Entre le 20 et le 23 mai, des intrus ont subtilisé la statue de saint Guerluchon, qui trônait en l'église de Gargilesse-Dampierre. Doté d'un impressionnant phallus, elle est réputée détenir des pouvoirs guérissant l'infertilité. Mais d'où vient ce culte, répandu à travers le Berry et même au-delà ?
Au lendemain du vol de la statue de saint Guerluchon à Gargilesse-Dampierre, de nombreuses interrogations persistent. D'abord, qui a bien pu voler une statue dont le pénis imposant est réputé fournir, une fois gratté pour en récolter de la poussière de bois, une potion contre l'infertilité. Et qu'est-ce que les voleurs comptent en faire ? Cette question, espérons-le, trouvera sa réponse via la plainte déposée par la mairie de Gargilesse-Dampierre auprès de la gendarmerie.
Mais il y a une question beaucoup plus pressante pour celles et ceux à qui il n'aura pas échappé que les églises catholiques partagent assez rarement la même déco qu'un club libertin. Que faisait une figure aussi tendancieuse que ce saint Guerluchon (aussi appelé saint Greluchon) dans l'église de Gargilesse en premier lieu, et depuis quand était-il là ? Pour le savoir, il faut poser la question à Brigitte Lucas, ethnologue et autrice de Mon Berry sorcier. "La première fois que je suis allée à Gargilesse-Dampierre j'étais étudiante", se souvient-elle. "Une dame, qui était guide, m'a raconté l'histoire de Saint Greluchon."
Depuis fort longtemps, explique-t-elle, les femmes se rendaient dans cette crypte dédiée à Saint Guerluchon, et grattaient la dalle derrière laquelle étaient emmurée une statue du saint pour recueillir une poussière qui, mélangée à du lait, formait une potion contre l'infertilité.
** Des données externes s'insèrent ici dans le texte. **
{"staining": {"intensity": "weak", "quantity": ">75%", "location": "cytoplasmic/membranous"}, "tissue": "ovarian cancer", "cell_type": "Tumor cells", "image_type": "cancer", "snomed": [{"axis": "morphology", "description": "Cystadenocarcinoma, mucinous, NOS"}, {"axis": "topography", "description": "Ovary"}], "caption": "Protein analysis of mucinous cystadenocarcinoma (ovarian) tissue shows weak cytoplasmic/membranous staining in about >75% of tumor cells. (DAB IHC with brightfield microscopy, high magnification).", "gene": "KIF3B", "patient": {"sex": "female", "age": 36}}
La statue volée fin mai 2021 avait, elle, été installée en 2012 par un artiste local à l'initiative de la mairie.
Une potion contre l'infertilité à base de poussière de saint
Sous d'autres noms, ce même hommage, consistant à confectionner une potion à base de poussière grattée sur l'appareil reproducteur imposant d'une statue, est rendu à saint Guerluchon à travers tout le Berry. Et même au-delà : on peut citer saint Phallien à Chabris, saint Génitour au Blanc ou encore saint Ludre à Déols. Une statue de saint Greluchon existe aussi à Montoire, dans le Loir-et-Cher. La même figure réapparaît également sous le nom de saint Guénolé en Bretagne ou de saint Foutin en Haute-Loire.
D'après l'ethnohistorien Daniel Schweitz, membre de la société archéologique de Touraine, "il est certain que,dès le XVIe siècle pour le moins, saint Greluchon a joui d’une très large renommée en tant que guérisseur de la stérilité des femmes, déjà sous le regard quelque peu narquois des esprits forts du temps", et surtout en n'étant "guère apprécié des clercs, même s’ils devaient s’accommoder de son culte localement". Selon lui, "La pratique du grattage" de ces statues "étant constante, le nom du saint pourrait bien être tiré du verbe 'grelicher', qui définit justement l’action de gratter, de chatouiller dans le patois du Gâtinais". Pour Brigitte Lucas, le nom de saint Greluchon pourrait plus prosaïquement venir du mot "grelot", en référence assez transparente à l'anatomie masculine.
A l'époque, les femmes grattaient directement une statue de saint Guerluchon pour confectionner la fameuse potion. A une période plus moderne, un curé excédé par ces élans païens (ou dépité par l'importante érosion du membre du saint) aurait semble-t-il "confisqué" le phallus interdit, poursuit Brigitte Lucas. Qu'à cela ne tienne, le culte s'est alors reporté sur le gisant du seigneur Guillaume de Naillac, datant du 13e siècle et attribué à tort à la figure priapique. Quitte à éroder une fois de plus "l'endroit précis" de la statue censé apporter la fertilité, obligeant alors les autorités à entourer le gisant d'un grillage "pour le protéger des attouchements". "Les couples envoient toujours des pièces de monnaie sur le gisant car ils n'ont plus accès à son corps."
Faut-il blâmer un collectionneur avide ou une dévôte en mal de progéniture pour le vol de la statue dans l'église de Gargilesse-Dampierre ? Seule l'enquête nous le dira. En attendant, explique Brigitte Lucas, il demeure possible de se rabattre sur un "phallus géant installé en pleine nature" à un jet de pierre de là, en forêt, voire pour les messieurs sur la "pierre à sexe" de Pouligny-Saint-Pierre. Les puristes de Saint-Guerluchon préféreront enfin une autre statue du saint, installée dans le village voisin de Saint-Plantaire. Haute de 2,50 mètres, cette fontaine très imagée ne risque pas, quant à elle, d'être dérobée.